I would suggest the next step up would be a Jobu Design, I have the now discontinued Jr. 2 and am quite happy with it > Jobu Design Camera Supports and Accessories

If money is no object  there is always the Wimberley ! >Wimberley Professional Photo Gear  - Home Page 

Cheers, Don


----------



## LarryLomona (Jan 21, 2016)

Very nice, Nancy


----------



## NancyMoranG (Jan 21, 2016)

Thanks for all that info. I am using my ball head and not tightening it down so it moves a little. But I need to start looking at ordering a gimbal, thanks all.


----------



## dannylightning (Jan 22, 2016)

personally i find tripods slow me down allot,   i miss shots,  they just do not work well for wildlife photography IMO.   i so use a mono pod but mainly the rest the weight of the camera on the ground when i am standing in one spot or sling it over my shoulder and carry it around.   i pick it up and hand hold it most of the time that i shoot though.      if i keep it at eye level and try to keep it on the ground all the time trying to lean back or lean forward to get something low or high up just does not work out so well..    so its just there to take the weight off when being still and make it convenient to carry.           just something to think about..      it just takes to much time to adjust the tripod when you see something you want to shoot,  with wild life its not always there very long and that extra second or two it takes to mess with the tripod cant just take too long.      maybe they work fine for some people but not for me.

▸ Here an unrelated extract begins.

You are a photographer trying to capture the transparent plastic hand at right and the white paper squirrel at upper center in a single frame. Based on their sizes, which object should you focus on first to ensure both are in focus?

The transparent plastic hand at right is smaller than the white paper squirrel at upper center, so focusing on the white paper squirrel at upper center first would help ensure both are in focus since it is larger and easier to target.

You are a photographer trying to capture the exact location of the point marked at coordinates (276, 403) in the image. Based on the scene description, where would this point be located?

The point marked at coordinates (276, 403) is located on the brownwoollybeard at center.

your photos look nice..  great set.


----------



## astroNikon (Jan 22, 2016)

MSnowy said:


> Nice set! I've been using this gimbal head for 2 years Amazon.com : Opteka GH1 Pro Heavy Duty Metal Gimbal Head (Supports up to 30lbs) : Tripod Heads : Camera & Photo


I recommend the same gimbal head.


----------



## bulldurham (Jan 22, 2016)

I bought the Oben Gimbal head for my 200-500 and could not be more pleased with the build quality and ease of use. Balances on the Arca plate with no issues at all. Oben  GH-50 Gimbal Head GH-50 B&H Photo Video


----------



## WesternGuy (Jan 22, 2016)

Very nice - like the 1st one the best - the reflection does it for me.

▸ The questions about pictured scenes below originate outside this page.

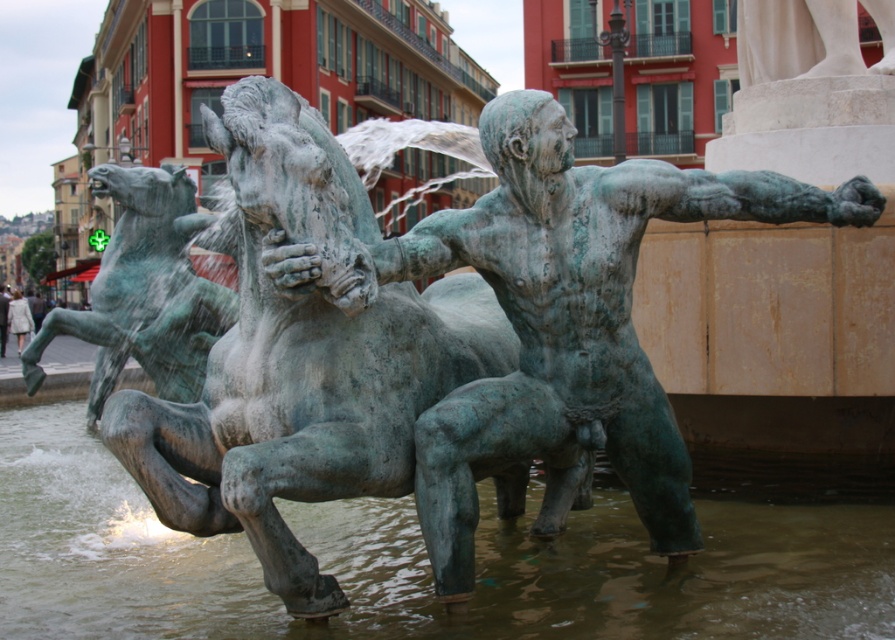
Where is `green patina bronze statue at center`? This screenshot has height=640, width=895. green patina bronze statue at center is located at coordinates (303, 356).

Between green patina bronze statue at center and green patina statue at center, which one appears on the right side from the viewer's perspective?

From the viewer's perspective, green patina statue at center appears more on the right side.

Describe the element at coordinates (303, 356) in the screenshot. This screenshot has width=895, height=640. I see `green patina bronze statue at center` at that location.

Where is `green patina bronze statue at center`? The width and height of the screenshot is (895, 640). green patina bronze statue at center is located at coordinates (303, 356).

Is greenish water at horse front below green patina horse at left?

Correct, greenish water at horse front is located below green patina horse at left.

Find the location of a particular element. greenish water at horse front is located at coordinates (415, 563).

Is point (16, 589) positioned after point (188, 264)?

No, (16, 589) is closer to viewer.

Locate an element on the screen. greenish water at horse front is located at coordinates (415, 563).

Is green patina bronze statue at center taller than green patina horse at left?

In fact, green patina bronze statue at center may be shorter than green patina horse at left.

Is point (254, 228) more distant than point (101, 324)?

No, it is not.

Which is in front, point (310, 593) or point (120, 349)?

Point (310, 593) is in front.

Image resolution: width=895 pixels, height=640 pixels. I want to click on green patina bronze statue at center, so click(x=303, y=356).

As far as Gimbal heads go, I would urge you to do your research - check out all the product reviews you can find -  e.g.  Best gimbal head: we review 6 top models to see which is best for your large lenses | Digital Camera World - see the other pages as well.

I have the Jobu Designs Heavy Duty Mark 3, since replaced by the Mark 4 - Jobu Heavy Duty MK IV and I really like it, but it is meant for heavier lenses basically anything 400mm and above.  Make sure that the tripod you have will support the gimbal head + the lens and the camera you are going to mount on it or you may have to invest in a new one.  Having an insufficient tripod for the combination - mount+camera+lens+other accessories is asking for trouble.   I would err on the side of a slightly larger than required tripod rather than risk getting one that is inadequate to support your equipment.  For example, Jobu recommends a tripod capable of supporting up to 25 lbs. (11.3 kg) for their Mark 4 gimbal.  When you do decide on a gimbal, make sure you check the tripod requirements for it and your gear to be mounted on it. 

In terms of other accessories, you may also wish to mount a flash with a better beamer on the gimbal, so make sure the gimbal can accommodate a flash bracket for this purpose.  If you don't have them, you may also have to acquire Arca-Swiss plates for the lenses that you will mount on the gimbal.  Hope this gives you a few things to consider.  Remember, come to the forum and ask as many questions as you want, because you are going to want to make an informed decision.

WesternGuy


----------



## JacaRanda (Jan 22, 2016)

Congrats and have FFFFUNNNN!!!!!!   Love watching and photographing shorebirds especially on the beach.


----------



## DarkShadow (Jan 22, 2016)

Pretty Awesome present,great shots.


----------